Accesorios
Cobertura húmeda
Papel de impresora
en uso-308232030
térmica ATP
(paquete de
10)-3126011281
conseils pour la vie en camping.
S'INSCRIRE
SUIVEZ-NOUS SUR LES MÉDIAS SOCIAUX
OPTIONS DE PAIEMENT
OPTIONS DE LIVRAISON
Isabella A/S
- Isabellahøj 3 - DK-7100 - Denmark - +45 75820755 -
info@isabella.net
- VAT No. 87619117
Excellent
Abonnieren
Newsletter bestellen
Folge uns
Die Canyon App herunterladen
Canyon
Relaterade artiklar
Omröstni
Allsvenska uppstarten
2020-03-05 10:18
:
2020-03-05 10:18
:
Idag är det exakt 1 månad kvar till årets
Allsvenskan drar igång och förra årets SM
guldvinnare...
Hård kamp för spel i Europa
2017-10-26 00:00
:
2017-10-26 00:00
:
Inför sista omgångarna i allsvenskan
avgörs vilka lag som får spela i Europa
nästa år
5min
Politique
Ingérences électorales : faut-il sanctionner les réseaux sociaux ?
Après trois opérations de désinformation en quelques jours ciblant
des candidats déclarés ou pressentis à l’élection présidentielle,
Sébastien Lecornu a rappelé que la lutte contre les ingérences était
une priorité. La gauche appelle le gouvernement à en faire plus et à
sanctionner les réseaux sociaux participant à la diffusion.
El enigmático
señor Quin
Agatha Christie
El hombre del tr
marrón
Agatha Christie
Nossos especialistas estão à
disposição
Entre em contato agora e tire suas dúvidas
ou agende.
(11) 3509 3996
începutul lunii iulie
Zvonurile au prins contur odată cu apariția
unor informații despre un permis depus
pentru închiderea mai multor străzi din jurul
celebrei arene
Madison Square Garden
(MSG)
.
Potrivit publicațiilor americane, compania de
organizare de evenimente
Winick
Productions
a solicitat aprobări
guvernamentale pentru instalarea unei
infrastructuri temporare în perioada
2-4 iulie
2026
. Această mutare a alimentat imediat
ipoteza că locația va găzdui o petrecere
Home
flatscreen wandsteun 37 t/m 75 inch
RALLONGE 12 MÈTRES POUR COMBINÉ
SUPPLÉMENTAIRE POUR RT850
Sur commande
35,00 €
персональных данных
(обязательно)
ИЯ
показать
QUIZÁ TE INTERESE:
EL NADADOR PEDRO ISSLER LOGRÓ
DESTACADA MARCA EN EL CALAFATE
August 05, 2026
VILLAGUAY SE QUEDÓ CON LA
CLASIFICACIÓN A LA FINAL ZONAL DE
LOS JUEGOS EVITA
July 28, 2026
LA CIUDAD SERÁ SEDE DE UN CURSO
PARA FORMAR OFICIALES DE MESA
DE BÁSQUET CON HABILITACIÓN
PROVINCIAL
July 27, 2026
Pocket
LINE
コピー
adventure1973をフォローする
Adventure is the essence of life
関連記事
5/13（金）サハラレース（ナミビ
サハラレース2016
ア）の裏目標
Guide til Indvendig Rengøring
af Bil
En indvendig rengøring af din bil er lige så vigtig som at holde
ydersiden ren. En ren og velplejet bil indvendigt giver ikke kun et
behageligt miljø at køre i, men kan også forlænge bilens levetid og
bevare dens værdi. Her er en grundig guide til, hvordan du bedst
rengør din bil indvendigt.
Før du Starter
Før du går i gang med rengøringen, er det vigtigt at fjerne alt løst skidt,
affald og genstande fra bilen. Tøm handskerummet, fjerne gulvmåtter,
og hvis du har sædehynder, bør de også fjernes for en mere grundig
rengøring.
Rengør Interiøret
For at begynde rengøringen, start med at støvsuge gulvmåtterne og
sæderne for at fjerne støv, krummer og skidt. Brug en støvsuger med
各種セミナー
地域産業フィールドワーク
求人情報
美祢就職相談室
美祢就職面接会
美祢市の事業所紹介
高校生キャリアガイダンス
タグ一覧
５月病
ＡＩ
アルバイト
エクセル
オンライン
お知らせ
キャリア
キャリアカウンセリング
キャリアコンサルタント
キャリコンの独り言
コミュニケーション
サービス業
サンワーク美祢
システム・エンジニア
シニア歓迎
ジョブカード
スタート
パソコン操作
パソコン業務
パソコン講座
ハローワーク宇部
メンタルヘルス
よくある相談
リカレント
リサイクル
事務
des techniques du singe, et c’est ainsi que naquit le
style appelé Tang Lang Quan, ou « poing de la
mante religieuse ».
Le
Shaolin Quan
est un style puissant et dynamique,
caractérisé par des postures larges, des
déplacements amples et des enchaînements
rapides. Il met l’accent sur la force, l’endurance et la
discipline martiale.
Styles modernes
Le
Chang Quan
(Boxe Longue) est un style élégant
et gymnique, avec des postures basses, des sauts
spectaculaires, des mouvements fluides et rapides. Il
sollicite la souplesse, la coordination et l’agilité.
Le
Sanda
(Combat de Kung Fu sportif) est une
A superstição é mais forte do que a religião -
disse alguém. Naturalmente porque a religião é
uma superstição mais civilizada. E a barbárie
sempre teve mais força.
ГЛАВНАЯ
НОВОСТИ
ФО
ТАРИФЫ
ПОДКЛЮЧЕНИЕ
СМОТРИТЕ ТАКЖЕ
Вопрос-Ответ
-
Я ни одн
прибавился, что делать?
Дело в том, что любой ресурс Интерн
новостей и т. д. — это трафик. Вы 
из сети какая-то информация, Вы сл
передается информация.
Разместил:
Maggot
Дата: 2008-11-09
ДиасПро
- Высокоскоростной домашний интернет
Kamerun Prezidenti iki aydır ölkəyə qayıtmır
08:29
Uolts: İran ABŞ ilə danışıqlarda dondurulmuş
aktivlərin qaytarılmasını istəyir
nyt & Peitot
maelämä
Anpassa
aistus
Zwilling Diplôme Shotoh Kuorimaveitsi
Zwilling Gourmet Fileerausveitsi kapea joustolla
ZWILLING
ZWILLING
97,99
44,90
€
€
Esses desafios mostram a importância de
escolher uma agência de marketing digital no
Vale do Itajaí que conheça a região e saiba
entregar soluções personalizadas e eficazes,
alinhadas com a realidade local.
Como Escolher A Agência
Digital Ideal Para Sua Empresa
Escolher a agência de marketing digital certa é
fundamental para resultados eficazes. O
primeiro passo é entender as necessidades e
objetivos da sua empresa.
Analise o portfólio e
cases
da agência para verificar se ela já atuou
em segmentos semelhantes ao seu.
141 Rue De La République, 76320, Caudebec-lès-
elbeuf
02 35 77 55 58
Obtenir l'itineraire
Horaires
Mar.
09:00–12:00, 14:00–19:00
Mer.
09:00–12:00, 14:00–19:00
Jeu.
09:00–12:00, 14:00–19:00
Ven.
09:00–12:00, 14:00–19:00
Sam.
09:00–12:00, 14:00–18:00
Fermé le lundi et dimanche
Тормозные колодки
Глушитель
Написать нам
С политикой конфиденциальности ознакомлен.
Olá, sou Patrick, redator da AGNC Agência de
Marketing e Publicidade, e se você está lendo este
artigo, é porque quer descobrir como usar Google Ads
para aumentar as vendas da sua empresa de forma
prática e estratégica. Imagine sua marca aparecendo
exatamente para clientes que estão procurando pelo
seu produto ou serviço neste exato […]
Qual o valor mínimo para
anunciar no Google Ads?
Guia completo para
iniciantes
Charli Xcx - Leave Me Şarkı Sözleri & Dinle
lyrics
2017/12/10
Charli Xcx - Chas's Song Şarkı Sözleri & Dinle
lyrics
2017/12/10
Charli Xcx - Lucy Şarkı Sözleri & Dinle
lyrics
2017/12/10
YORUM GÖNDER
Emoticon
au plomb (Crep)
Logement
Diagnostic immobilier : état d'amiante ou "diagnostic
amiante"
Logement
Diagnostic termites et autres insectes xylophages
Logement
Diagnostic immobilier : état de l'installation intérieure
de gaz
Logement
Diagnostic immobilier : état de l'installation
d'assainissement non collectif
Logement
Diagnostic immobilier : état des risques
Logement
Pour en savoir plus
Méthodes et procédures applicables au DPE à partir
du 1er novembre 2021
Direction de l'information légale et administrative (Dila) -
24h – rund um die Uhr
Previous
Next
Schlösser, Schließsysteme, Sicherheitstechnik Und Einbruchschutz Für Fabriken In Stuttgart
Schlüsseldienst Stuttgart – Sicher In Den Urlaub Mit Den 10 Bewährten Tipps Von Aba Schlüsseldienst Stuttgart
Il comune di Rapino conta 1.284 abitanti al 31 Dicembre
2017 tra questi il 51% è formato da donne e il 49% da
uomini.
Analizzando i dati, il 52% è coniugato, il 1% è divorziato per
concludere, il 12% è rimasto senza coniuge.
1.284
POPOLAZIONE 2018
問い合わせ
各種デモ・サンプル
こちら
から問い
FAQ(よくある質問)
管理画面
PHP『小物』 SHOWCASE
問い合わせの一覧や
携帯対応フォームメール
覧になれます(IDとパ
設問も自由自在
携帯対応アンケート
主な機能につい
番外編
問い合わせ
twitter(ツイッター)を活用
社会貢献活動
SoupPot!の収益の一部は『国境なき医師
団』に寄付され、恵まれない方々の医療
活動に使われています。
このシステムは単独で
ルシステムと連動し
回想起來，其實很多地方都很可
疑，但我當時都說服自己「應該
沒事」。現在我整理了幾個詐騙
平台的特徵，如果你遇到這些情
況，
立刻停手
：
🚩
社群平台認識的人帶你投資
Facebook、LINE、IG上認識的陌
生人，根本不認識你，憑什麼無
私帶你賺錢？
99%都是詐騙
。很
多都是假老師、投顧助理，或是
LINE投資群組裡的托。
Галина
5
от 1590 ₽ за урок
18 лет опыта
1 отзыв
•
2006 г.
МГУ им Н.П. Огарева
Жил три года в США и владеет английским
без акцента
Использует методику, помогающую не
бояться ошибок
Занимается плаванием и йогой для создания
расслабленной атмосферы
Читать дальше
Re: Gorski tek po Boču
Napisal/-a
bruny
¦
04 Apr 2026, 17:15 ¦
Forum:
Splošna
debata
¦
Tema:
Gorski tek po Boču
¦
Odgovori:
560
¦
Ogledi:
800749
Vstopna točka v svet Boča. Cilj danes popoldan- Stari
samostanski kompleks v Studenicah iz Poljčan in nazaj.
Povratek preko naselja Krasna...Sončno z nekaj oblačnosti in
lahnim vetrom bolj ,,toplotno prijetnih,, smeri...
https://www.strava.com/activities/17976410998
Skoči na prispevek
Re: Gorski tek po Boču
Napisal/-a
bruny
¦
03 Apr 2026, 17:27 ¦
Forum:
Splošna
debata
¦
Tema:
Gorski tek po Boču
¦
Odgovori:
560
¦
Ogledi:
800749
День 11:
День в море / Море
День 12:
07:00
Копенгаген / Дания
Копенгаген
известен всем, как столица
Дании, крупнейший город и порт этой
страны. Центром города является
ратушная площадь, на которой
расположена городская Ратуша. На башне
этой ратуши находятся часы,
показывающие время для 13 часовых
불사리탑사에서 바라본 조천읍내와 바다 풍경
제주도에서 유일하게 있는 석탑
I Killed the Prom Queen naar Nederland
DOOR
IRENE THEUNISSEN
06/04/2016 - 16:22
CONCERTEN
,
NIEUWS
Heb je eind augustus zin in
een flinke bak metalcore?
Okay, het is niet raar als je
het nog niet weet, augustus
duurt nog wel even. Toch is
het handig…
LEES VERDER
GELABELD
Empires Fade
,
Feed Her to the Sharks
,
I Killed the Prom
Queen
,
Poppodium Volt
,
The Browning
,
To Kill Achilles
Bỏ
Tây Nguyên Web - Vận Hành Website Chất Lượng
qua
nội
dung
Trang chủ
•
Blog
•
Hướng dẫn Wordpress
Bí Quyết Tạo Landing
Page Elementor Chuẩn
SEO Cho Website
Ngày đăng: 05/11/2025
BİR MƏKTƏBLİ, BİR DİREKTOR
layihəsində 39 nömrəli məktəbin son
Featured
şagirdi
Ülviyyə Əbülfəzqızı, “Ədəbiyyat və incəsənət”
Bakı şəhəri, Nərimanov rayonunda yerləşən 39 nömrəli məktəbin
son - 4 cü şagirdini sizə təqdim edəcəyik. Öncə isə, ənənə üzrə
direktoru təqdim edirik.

• **Problem details**:
Tell how many lines in the material hold the word "этой". Reply with the number only.

• **Answer to the problem**:
2